66). “Bentuknya lucu, warnanya cerah” (W1, S3, B60).

4.3.1.3Pengalaman narasumber menggunakan alat peraga

Poin terakhir terkait dengan pengalaman narasumber terhadap penggunaan alat peraga sebelum pengimplementasian alat peraga Montessori. Pengalaman yang didapat guru dan siswa dapat berbeda-beda, sesuai dengan manfaat dan kesulitan yang dialami narasumber. Pengalaman belajar di sini adalah yang awalnya siswa tidak tahu menjadi tahu, yang awalnya siswa hanya mendengarkan ceramah kemudian mendapatkan kesempatan untuk mencoba alat peraga. Guru berpendapat bahwa alat peraga dapat meningkatkan hasil belajar siswa, karena alat peraga memberikan pengalaman belajar yang berbeda dan bervariasi sehingga lebih merangsang minat siswa untuk belajar. Hal ini akan diikuti dengan peningkatan hasil belajar siswa. Selain itu alat peraga dapat menumbuhkan sikap antusias dan semangat karena siswa tertarik untuk menggunakan alat peraga tesebut. Penggunaan alat peraga dalam pembelajaran juga untuk menghindari verbalisme (mengetahui kata-kata yang disampaikan guru tetapi tidak memahami arti atau maknanya). Ketika

61 menggunakan alat peraga dapat membantu meletakkan dasar-dasar yang konkret dari konsep yang abstrak sesuai dengan tahap perkembangan operasonal konkret di mana anak mampu mengembangkan kemampuan berpikir secara sistematis ketika melihat objek tertentu atau melakukan aktivitas yang nyata.
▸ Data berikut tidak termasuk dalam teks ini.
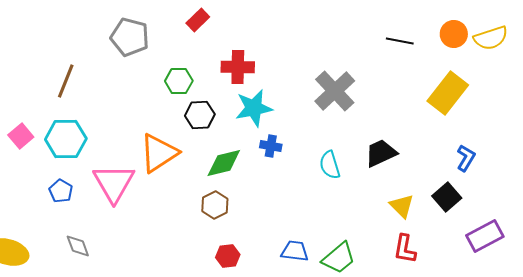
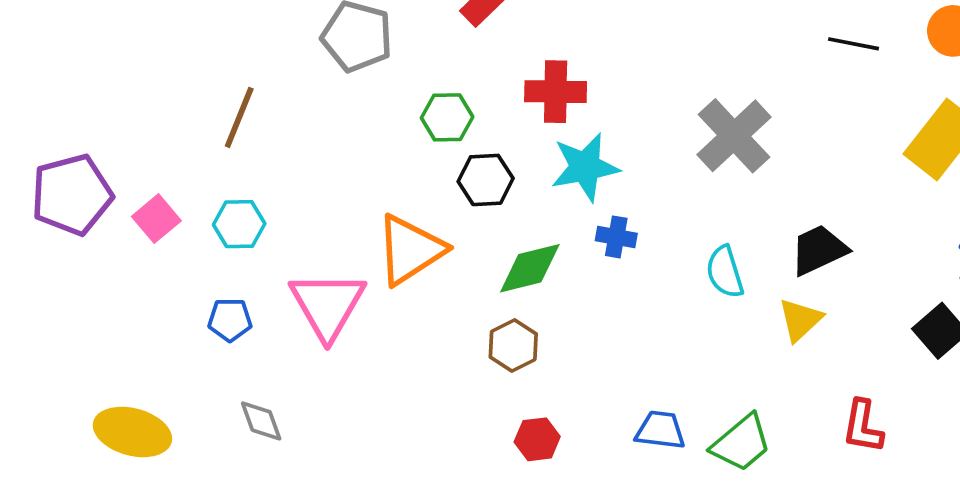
cyan hexagon: (66, 139) -> (239, 224), size x0.7
blue pentagon: (61, 191) -> (230, 320), turned -30
yellow triangle: (402, 206) -> (800, 320), moved, turned 32

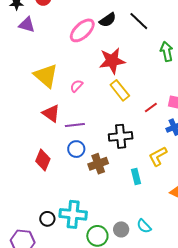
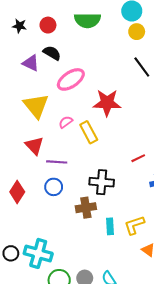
black semicircle: (108, 20) -> (52, 53), moved, turned -126
purple triangle: (27, 25) -> (31, 63), moved
pink ellipse: (82, 30) -> (71, 79), moved
yellow rectangle: (120, 90) -> (89, 132), moved
yellow L-shape: (158, 156) -> (134, 225), moved
brown cross: (98, 164) -> (86, 208), moved

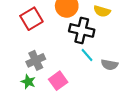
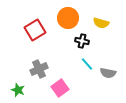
black cross: (82, 30) -> (82, 41), size x0.6
green star: (28, 82) -> (18, 90), moved

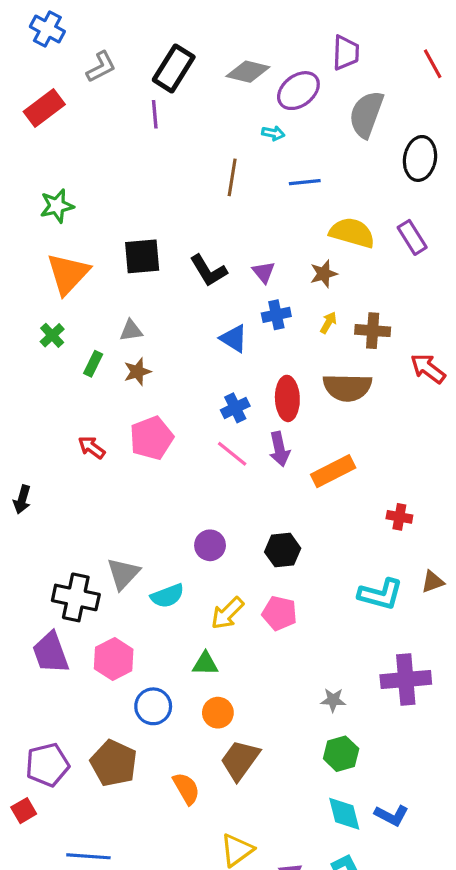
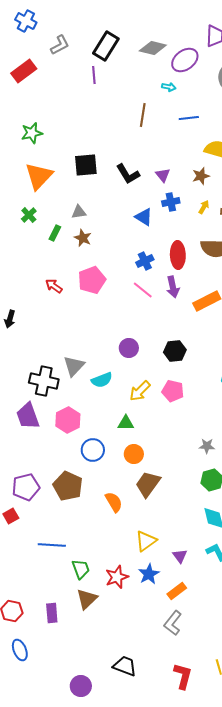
brown star: (137, 372) -> (83, 238), turned -30

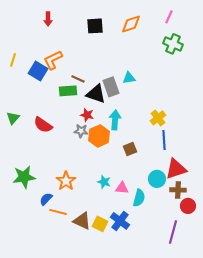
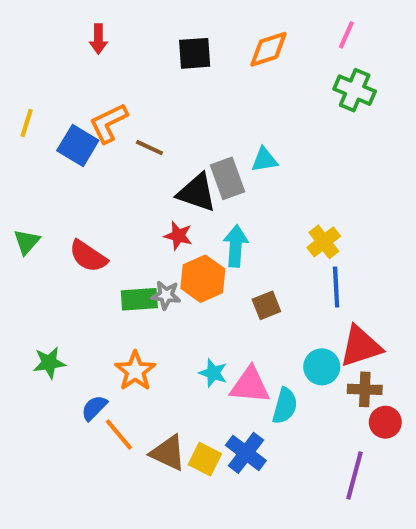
brown line: (78, 79) -> (150, 148), moved
green rectangle: (68, 91) -> (139, 299), moved
gray star: (81, 131) -> (166, 295), moved
green star: (24, 177) -> (49, 363), size x0.7
pink triangle: (122, 188) -> (250, 385), size x1.5
orange line: (58, 212) -> (119, 434), turned 36

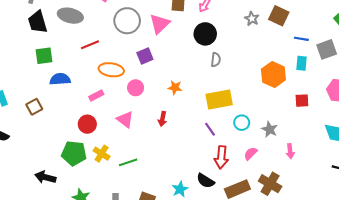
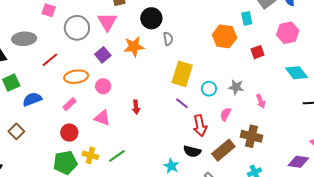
orange star: (175, 87) -> (134, 47), moved, size x1.5
yellow rectangle: (219, 100) -> (182, 74), turned -45

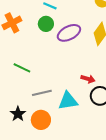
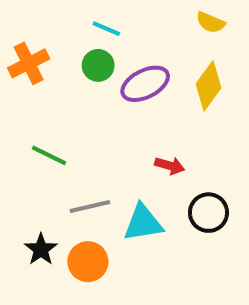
red arrow: (88, 79) -> (170, 166), moved

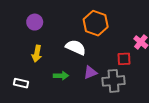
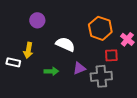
purple circle: (35, 22) -> (37, 20), moved
orange hexagon: (96, 23) -> (100, 28), moved
white rectangle: (21, 83) -> (13, 62), moved

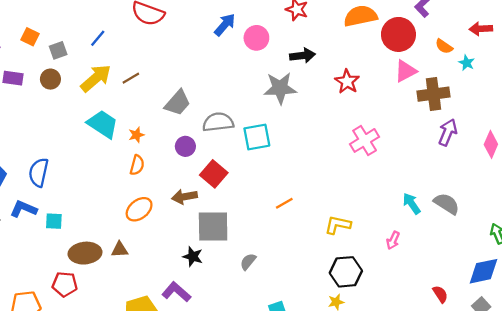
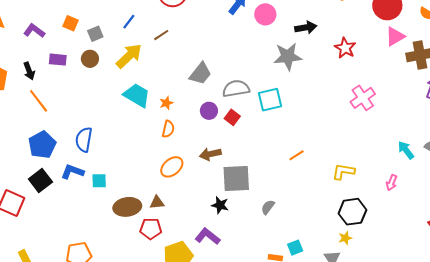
brown line: (131, 78) -> (161, 35), moved
red square: (214, 174) -> (232, 117), moved, size x0.7
red pentagon: (65, 284) -> (151, 229), moved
“Sebenarnya kalau alat peraga itu sangat bagus ya karena untuk anak-anak sekarang ini yang kelas bawah itu terutama mereka harus melihat sesuatu

yang nyata” (W1, S4, B 137 – B 140).

“Sepertinya ya ada peningkatan, artinya mungkin dari kita menerangkan

secara biasa lewat buku lewat kita memberikan materi seperti itu dengan

mereka melihat sendiri” (W1, S4, B 228 – B 231).
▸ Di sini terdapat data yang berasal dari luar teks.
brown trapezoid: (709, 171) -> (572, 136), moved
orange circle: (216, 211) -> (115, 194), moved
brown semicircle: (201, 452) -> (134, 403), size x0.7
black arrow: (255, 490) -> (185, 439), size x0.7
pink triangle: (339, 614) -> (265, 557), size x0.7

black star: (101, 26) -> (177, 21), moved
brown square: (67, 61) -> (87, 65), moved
“Kalau anak-anak sebenarnya dia semangat ya kita baru membawa belum menyampaikan itu mereka sudah kruyuk-kruyuk (mengelilingi)” (W1, S4,

B 191 – B 193).

Bagi siswa, alat peraga dapat menciptakan situasi belajar yang tidak dapat dilupakan karena siswa ikut berperan aktif dalam pembelajaran sehingga menjadikan pembelajaran lebih bermakna. Selain itu alat peraga juga memberikan kemudahan kepada siswa untuk lebih memahami konsep pembelajaran. Ketika menjumpai soal yang sulit siswa merasa terbantu dengan adanya alat peraga karena alat peraga dapat digunakan untuk membantu menghitung soal. Ketika siswa belum begitu lancar dalam menghitung suatu soal, alat peraga juga turut membantu dalam menghitung karena alat peraga dapat membimbing siswa untuk menghitung sesuai dengan cara dalam alat peraga tersebut. Siswa juga mengungkapkan bahwa alat peraga dapat digunakan untuk bermain. Belajar sambil bermain adalah metode belajar yang efektif, melalui metode ini siswa jadi lebih kreatif dan aktif. Mereka jadi lebih senang mengikuti pelajaran serta tidak mudah bosan.

“Senang, bisa ngasih tahu jawabannya. Gak usah susah-susah ngitung”

(W1, S3, B54 –B55).”“Senang soalnya sambil bermain” W1, S2, B49). “Tergantung, kalau soalnya gampang langsung tapi kalau soalnya sulit

pake alat peraga” W1, S2, B 51 – B 52).

“Lebih mudah memahami. Soalnya jadi lebih mudah gitu, membantu. Senang” (W1, S1, B 47 – B 50). “Bisa menggunakan secara bergiliran”

62

“Kalau mengerjakan soal itu jadi lebih cepat. Ya lebih mudah kan ngitung

pakek alat peraga” (W1, S1, B 53 - B 54).